After the second Chicago fire in 1874, new fire safety codes were enacted, prohibiting wooden structures. Architects and builders began using terracotta, stone, brick, limestone, and marble in place of the wooden structures so easily destroyed by fire.
The Palmer House, still an iconic landmark today, was one of the first structures built using Chicago terracotta – a soon to be classic style. The builders claimed the Palmer House was one of Chicago’s first fire-proof structures.
In addition, safety codes were enacted requiring wider streets, fireproof stairwells, maximum capacity restrictions, clear exit signage, clear exiting through doorways, and essential fire exits. Interestingly, one of the still current safeguards enacted after the Chicago Fire requires all exit doors to open outwards, because having to pull doors inward was blamed for causing many of the human casualties during the Great Chicago Fire.

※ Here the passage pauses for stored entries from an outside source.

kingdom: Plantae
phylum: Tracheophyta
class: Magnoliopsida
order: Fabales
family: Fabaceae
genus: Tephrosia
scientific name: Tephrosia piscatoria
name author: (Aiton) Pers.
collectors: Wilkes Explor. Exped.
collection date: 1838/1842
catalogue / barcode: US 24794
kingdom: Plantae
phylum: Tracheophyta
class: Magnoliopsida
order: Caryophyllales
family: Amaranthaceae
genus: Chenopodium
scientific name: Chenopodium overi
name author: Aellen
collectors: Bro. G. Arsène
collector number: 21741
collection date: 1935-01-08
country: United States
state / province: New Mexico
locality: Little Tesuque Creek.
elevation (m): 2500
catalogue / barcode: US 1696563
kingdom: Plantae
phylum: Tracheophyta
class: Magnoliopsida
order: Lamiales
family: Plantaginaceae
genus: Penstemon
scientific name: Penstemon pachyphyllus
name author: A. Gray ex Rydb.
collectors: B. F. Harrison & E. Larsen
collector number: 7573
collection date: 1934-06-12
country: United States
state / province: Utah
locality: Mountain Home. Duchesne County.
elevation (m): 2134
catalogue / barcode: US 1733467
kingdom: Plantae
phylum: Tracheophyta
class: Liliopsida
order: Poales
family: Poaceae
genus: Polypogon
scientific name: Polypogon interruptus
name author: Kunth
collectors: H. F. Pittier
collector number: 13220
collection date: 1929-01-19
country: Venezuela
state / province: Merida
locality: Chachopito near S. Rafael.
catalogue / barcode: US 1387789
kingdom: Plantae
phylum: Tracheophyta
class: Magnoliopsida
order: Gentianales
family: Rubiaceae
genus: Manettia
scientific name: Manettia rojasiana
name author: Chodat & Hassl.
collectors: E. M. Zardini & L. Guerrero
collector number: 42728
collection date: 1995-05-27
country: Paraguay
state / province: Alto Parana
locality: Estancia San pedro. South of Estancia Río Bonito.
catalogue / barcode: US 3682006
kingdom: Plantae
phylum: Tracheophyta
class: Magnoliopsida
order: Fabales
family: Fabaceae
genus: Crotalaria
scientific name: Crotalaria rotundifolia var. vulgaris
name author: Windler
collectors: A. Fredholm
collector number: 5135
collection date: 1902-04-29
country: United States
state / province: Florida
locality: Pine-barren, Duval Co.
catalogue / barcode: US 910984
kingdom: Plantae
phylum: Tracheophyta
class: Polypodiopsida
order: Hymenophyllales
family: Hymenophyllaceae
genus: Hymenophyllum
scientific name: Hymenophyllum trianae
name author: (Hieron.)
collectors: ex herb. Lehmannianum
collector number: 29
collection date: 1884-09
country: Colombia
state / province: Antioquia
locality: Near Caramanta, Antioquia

With the reconstruction of the city, the economy began to flourish, and the rebuild was complete by 1880.With the new safety and building codes in place, the construction of bigger and taller buildings became possible and the introduction of Chicago skyscrapers followed a few years later. The first Chicago skyscraper was completed in 1885.
Chicago’s legend as a “Phoenix City” following the Great Chicago Fire in 1871 is a source of great pride and tradition. Indeed, the foresight and creativity of the city planners was unparalleled earning the city the opportunity to host the World’s Columbian Exposition in 1892, just twenty-two years after the fire. This exhibition would invite citizens and leaders from all over the world to the shores of Lake Michigan. It was an amazing prospect and a chance to demonstrate to resilience and grit of the city’s citizens and leaders to the millions of visitors. The World’s Columbian Exposition of 1892, also known as “Chicago’s Fair,” was a resplendent exhibition and presented the world with our beautiful city, risen from the ashes.